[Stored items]
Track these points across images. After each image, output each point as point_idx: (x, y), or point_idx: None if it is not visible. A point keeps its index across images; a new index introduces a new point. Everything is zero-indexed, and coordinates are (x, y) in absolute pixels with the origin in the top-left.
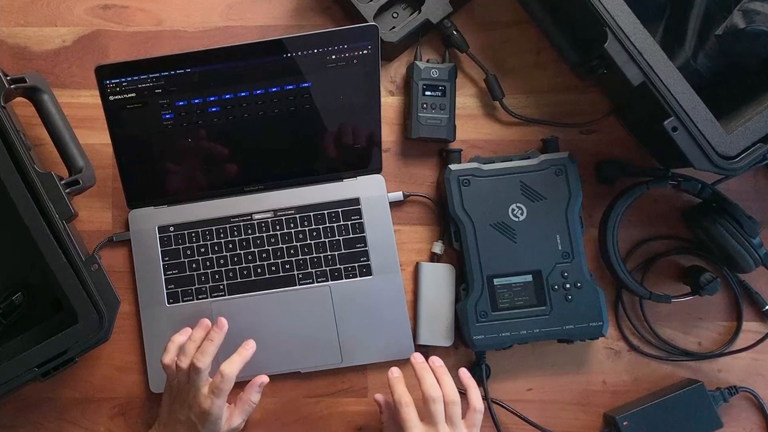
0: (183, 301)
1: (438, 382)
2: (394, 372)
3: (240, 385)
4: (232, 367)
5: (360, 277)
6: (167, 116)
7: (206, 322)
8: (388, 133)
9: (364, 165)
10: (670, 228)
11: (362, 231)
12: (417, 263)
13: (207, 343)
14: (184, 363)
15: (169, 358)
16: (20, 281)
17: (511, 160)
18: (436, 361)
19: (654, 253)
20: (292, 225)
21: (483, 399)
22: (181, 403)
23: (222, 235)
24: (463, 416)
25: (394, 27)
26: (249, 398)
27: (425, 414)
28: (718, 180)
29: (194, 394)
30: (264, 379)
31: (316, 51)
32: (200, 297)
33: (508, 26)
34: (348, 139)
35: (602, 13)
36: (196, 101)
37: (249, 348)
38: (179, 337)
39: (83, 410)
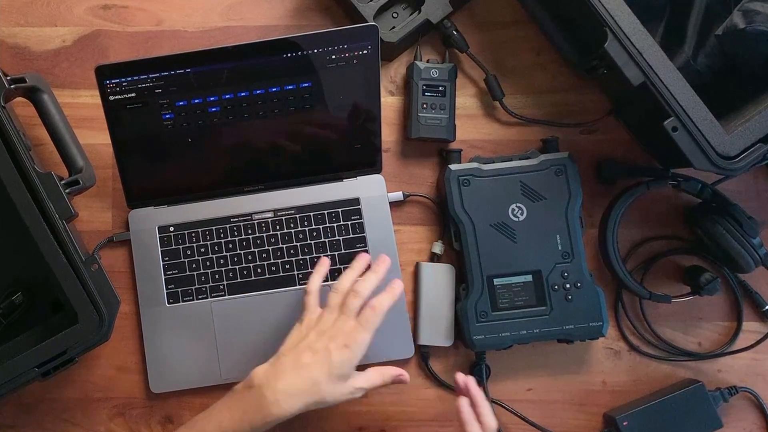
0: (183, 301)
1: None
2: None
3: None
4: (383, 302)
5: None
6: (167, 116)
7: (366, 256)
8: (388, 133)
9: (364, 165)
10: (670, 228)
11: (362, 231)
12: (417, 263)
13: (371, 273)
14: (343, 285)
15: (315, 284)
16: (20, 281)
17: (511, 160)
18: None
19: (654, 253)
20: (292, 225)
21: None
22: (319, 333)
23: (222, 235)
24: None
25: (394, 27)
26: (385, 371)
27: None
28: (718, 180)
29: (342, 324)
30: (405, 377)
31: (316, 51)
32: (200, 297)
33: (508, 26)
34: (348, 139)
35: (602, 13)
36: (196, 101)
37: (397, 287)
38: (323, 269)
39: (83, 410)
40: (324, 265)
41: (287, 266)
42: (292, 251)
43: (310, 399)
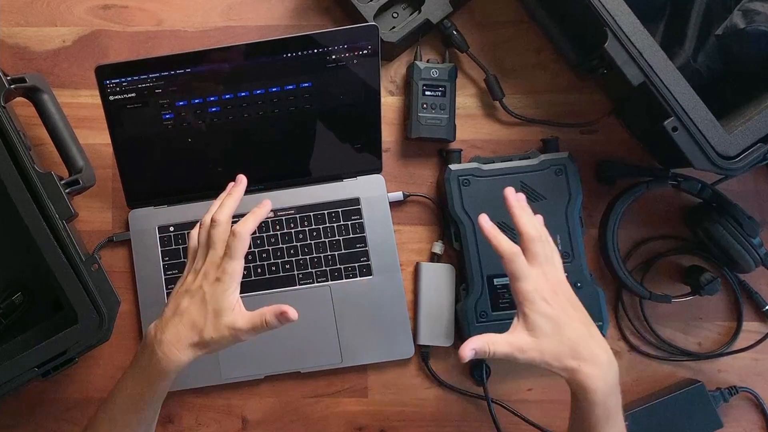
0: None
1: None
2: (486, 221)
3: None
4: (246, 225)
5: (360, 277)
6: (167, 116)
7: (231, 184)
8: (388, 133)
9: (364, 165)
10: (670, 228)
11: (362, 231)
12: (417, 263)
13: (227, 197)
14: (206, 219)
15: (195, 230)
16: (20, 281)
17: (511, 160)
18: (522, 199)
19: (654, 253)
20: (292, 225)
21: (486, 398)
22: (194, 273)
23: None
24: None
25: (394, 27)
26: (264, 313)
27: (529, 255)
28: (718, 180)
29: (211, 257)
30: (291, 313)
31: (316, 51)
32: None
33: (508, 26)
34: (348, 139)
35: (602, 13)
36: (196, 101)
37: (264, 207)
38: (207, 216)
39: (83, 410)
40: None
41: (287, 266)
42: (292, 251)
43: (194, 341)
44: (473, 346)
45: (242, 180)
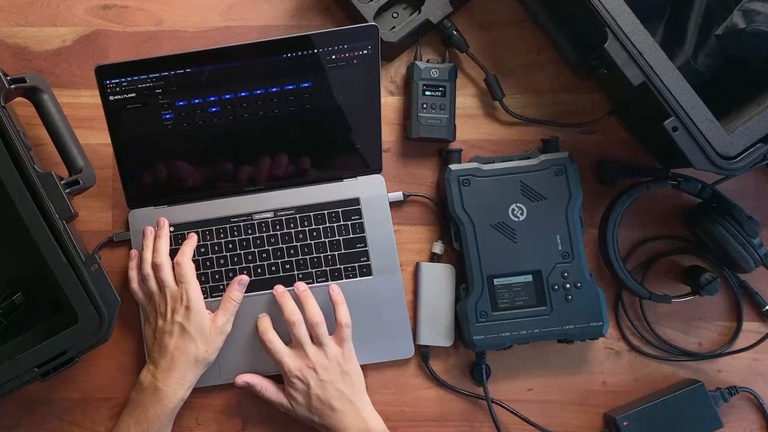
0: None
1: (302, 306)
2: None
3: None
4: (184, 255)
5: (360, 277)
6: (167, 116)
7: (149, 228)
8: (388, 133)
9: (364, 165)
10: (670, 228)
11: (362, 231)
12: (417, 263)
13: (156, 240)
14: (148, 268)
15: (135, 281)
16: (20, 281)
17: (511, 160)
18: (300, 286)
19: (654, 253)
20: (292, 225)
21: (486, 398)
22: (163, 317)
23: (222, 236)
24: (333, 333)
25: (394, 27)
26: (230, 296)
27: (292, 339)
28: (718, 180)
29: (170, 294)
30: (244, 278)
31: (316, 51)
32: None
33: (508, 26)
34: (348, 139)
35: (602, 13)
36: (196, 101)
37: (192, 238)
38: (133, 262)
39: (83, 410)
40: (133, 257)
41: (287, 266)
42: (292, 251)
43: (197, 369)
44: (250, 380)
45: (165, 223)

» Directions for this task:
Give back exactly the lines from the line with "43: (310, 399)" through the end of the records, both included; keep all pictures out.

» Task result:
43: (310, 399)
0: None
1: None
2: (486, 221)
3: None
4: (246, 225)
5: (360, 277)
6: (167, 116)
7: (231, 184)
8: (388, 133)
9: (364, 165)
10: (670, 228)
11: (362, 231)
12: (417, 263)
13: (227, 197)
14: (206, 219)
15: (195, 230)
16: (20, 281)
17: (511, 160)
18: (522, 199)
19: (654, 253)
20: (292, 225)
21: (486, 398)
22: (194, 273)
23: None
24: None
25: (394, 27)
26: (264, 313)
27: (529, 255)
28: (718, 180)
29: (211, 257)
30: (291, 313)
31: (316, 51)
32: None
33: (508, 26)
34: (348, 139)
35: (602, 13)
36: (196, 101)
37: (264, 207)
38: (207, 216)
39: (83, 410)
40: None
41: (287, 266)
42: (292, 251)
43: (194, 341)
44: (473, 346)
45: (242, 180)
0: None
1: (302, 306)
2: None
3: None
4: (184, 255)
5: (360, 277)
6: (167, 116)
7: (149, 228)
8: (388, 133)
9: (364, 165)
10: (670, 228)
11: (362, 231)
12: (417, 263)
13: (156, 240)
14: (148, 268)
15: (135, 281)
16: (20, 281)
17: (511, 160)
18: (300, 286)
19: (654, 253)
20: (292, 225)
21: (486, 398)
22: (163, 317)
23: (222, 236)
24: (333, 333)
25: (394, 27)
26: (230, 296)
27: (292, 339)
28: (718, 180)
29: (170, 294)
30: (244, 278)
31: (316, 51)
32: None
33: (508, 26)
34: (348, 139)
35: (602, 13)
36: (196, 101)
37: (192, 238)
38: (133, 262)
39: (83, 410)
40: (133, 257)
41: (287, 266)
42: (292, 251)
43: (197, 369)
44: (250, 380)
45: (165, 223)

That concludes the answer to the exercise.